Questions of Pre-Impact Damage
Evaluating Damage-Based Claims About the Attack Plane
|Photographs of the Pentagon's west side after the attack are remarkably free of crash debris. However, many of these photographs have deceptive foreshortening of large areas near the building. The fire trucks in this photograph are at least 80 feet from the building.|
Flight 77, which is supposed to have crashed into the Pentagon's west block on 9/11/01, was a Boeing 757-200. There are several pieces of physical evidence and elements of the body of eyewitness evidence that rule out the official account of the crash. That account has Flight 77, piloted by a suicide pilot of questionable piliting skill, swooping down seven thousand feet in three minutes and approaching the Pentagon at such a shallow angle that its wings clip lamp-posts on the highway, its engine slices a generator trailer, and it plows into the first floor of the newly renovated west block, destroying the just-occupied Naval Command Center.
Problems with the official account of the piloting of Flight 77 have been eclipsed by claims that the Pentagon was not hit by a 757, based largely on the two following arguments:
- The pattern of damage to the building and its surroundings appears to be inconsistent with the impact of a 757.
- Evidence of aircraft debris is scarce, and conspicuously absent recognizable objects, such as luggage, seats, and bodies.

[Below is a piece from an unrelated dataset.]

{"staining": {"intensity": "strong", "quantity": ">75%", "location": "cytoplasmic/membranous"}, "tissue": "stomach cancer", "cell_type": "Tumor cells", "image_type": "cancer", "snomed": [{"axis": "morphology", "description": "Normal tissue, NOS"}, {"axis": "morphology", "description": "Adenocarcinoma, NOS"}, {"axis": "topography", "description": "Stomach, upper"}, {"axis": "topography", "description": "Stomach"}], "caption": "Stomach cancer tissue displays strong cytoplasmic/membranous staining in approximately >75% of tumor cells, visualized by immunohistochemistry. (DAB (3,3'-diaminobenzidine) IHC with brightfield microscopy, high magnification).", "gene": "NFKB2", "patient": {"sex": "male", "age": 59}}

Errors Evaluating the Physical Evidence
The evaluation of this evidence is much more subtle than many skeptics of the official story have appreciated. Some have suggested that the 757 should have punched holes through the walls out to the wing and tail tips as the 767s did to the towers. (In fact the wing tips of the 767s were diced by the exterior columns, but they left clear impressions of their entire profiles.) However, the wing ends have relatively little mass, and the Pentagon's outer wall was a heavy masonry structure which had been fortified for bomb resistance. Prominent French author Thierry Meyssan described the impact hole as 15 to 18 feet in diameter. In fact there were areas of broken-away walls extending more than 90 feet on the first floor. Others have suggested that, given the extent of wings and tail that could not fit through the punctured areas of wall, large sections of wing and tail should have remained outside the building. However, crash simulations suggest that the entire jet could have been reduced to small pieces by the impact. Photographs of large pieces in other jetliner crashes only show that there are crashes in which large pieces survive.
Many such errors made by skeptics of the official account are understandable, given the lack of comparable crash cases; but many common errors made by its defenders are laughable, in light of the laws of physics. These include theories in which the wings fold, spin, or slip into the building -- all of which would require accelerations perpendicular to the direction of impact as great as the deceleration of hitting an immovable wall. Such accelerations could not be transmitted by the structural materials of the plane.
The Pre-Explosion Theory
Many people who are convinced by arguments that the Pentagon post-impact damage did not match the shape of a 757's frontal profile assume that means no 757 crashed at the Pentagon. However, it is easy to think of scenarios involving a Boeing 757 but not leaving a cookie-cutter imprint of the wings and tail. A scenario that seeks to explain the allegedly anomalous impact profile imagines that the jetliner was attacked by a bomb or missile before impact. However, there are other explanations for alleged damage anomalies, particularly the lack of apparant facade damage where the rudder and outermost portions of the wings would have hit. For example, it is possible that collisions with objects in the flight path, such as the lamp-poles, damaged or severed extremities of the aircraft.